First-in-Class Gel Shows Promise for Basal-Cell Carcinoma

NEW YORK (Reuters Health) – A first-in-class topical histone deacetylation (HDAC) inhibitor has shown promise in the treatment of basal-cell carcinoma, the most common form of skin cancer.

“Our study was a proof-of-principle study that demonstrated that a topical HDAC inhibitor can shrink the majority of basal cell cancers and lead to complete resolution in half of them,” Dr. Kavita Sarin of Stanford University in California told Reuters Health by email.

“The ultimate goal is to develop a topical therapy that can replace surgery for the majority of patients with basal-cell cancer. For this to be achieved, we need a therapy that is well-tolerated, highly effective, and durable, meaning that the basal-cell cancer does not recur after the therapy is discontinued. A topical therapy would enable patients to avoid the scarring and morbidity of surgical excision,” said Dr. Sarin.

In this phase-2 clinical trial, Dr. Sarin and colleagues evaluated the safety and efficacy of the topical HDAC inhibitor remetinostat in 30 adults (median age, 59 years; 63% male), each with at least one BCC measuring 5 mm or greater in diameter at diagnosis.

Eight patients had multiple eligible tumors for a total of 49 tumors in the study.

The tumors were located in both sun-exposed and non-exposed parts of the body, and most had either nodular or superficial histology.

All patients applied 1% remetinostat gel to their tumors three times daily for six weeks. After eight weeks, any remaining tumor was surgically removed and examined histologically.

The final analysis was based on 33 tumors from 25 participants.

The overall response rate – defined as the proportion of tumors with greater than 30% decrease in the longest diameter from baseline to week eight – was 69.7%, with 17 complete responses and six partial responses.

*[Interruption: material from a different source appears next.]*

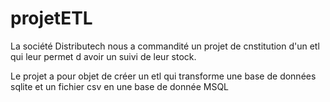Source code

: # projetETL
La société Distributech nous a commandité un projet de cnstitution d'un etl qui leur permet d avoir un suivi de leur stock.

Le projet a pour objet de créer un etl qui transforme une base de données sqlite et un fichier csv en une base de donnée MSQL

On average, tumor diameter decreased by 62.3% and tumor area decreased by 71.5%, the study team reports in Clinical Cancer Research.

Two tumors had no change in diameter, while eight tumors decreased in size but by less than the 30% threshold for partial response. No tumors increased in diameter.

Multiple BCC subtypes responded to topical remetinostat; all six superficial BCC tumors responded (five complete and one partial response), while the response rate was 68.2% among 22 nodular BCCs (10 complete and five partial responses) and 66.7% among three infiltrative BCCs (two complete responses). No responses were seen in the two tumors of micronodular subtype.

The gel was well tolerated with no systemic or serious adverse events reported. The most common adverse event was an eczema-like skin reaction at the site of application.

Dr. Sarin cautioned that, in this study, all tumor sites were excised shortly after the end of treatment.

“We need to conduct a durability study to understand whether the BCC tumors regrow after treatment if they are not excised. A durable tumor response is critical in order for a therapy to replace surgical excision. We also need to optimize dosing, treatment times, and application methods to maximize efficacy,” Dr. Sarin told Reuters Health.

This was an investigator-initiated study supported by Medivir AB, Sweden, which is developing remetinostat. Other support was provided by Damon Runyon Foundation, the National Cancer Institute, National Institutes of Health (NIH), American Skin Association and Stanford Medical Scholars. Several authors disclosed relationships with Medivir.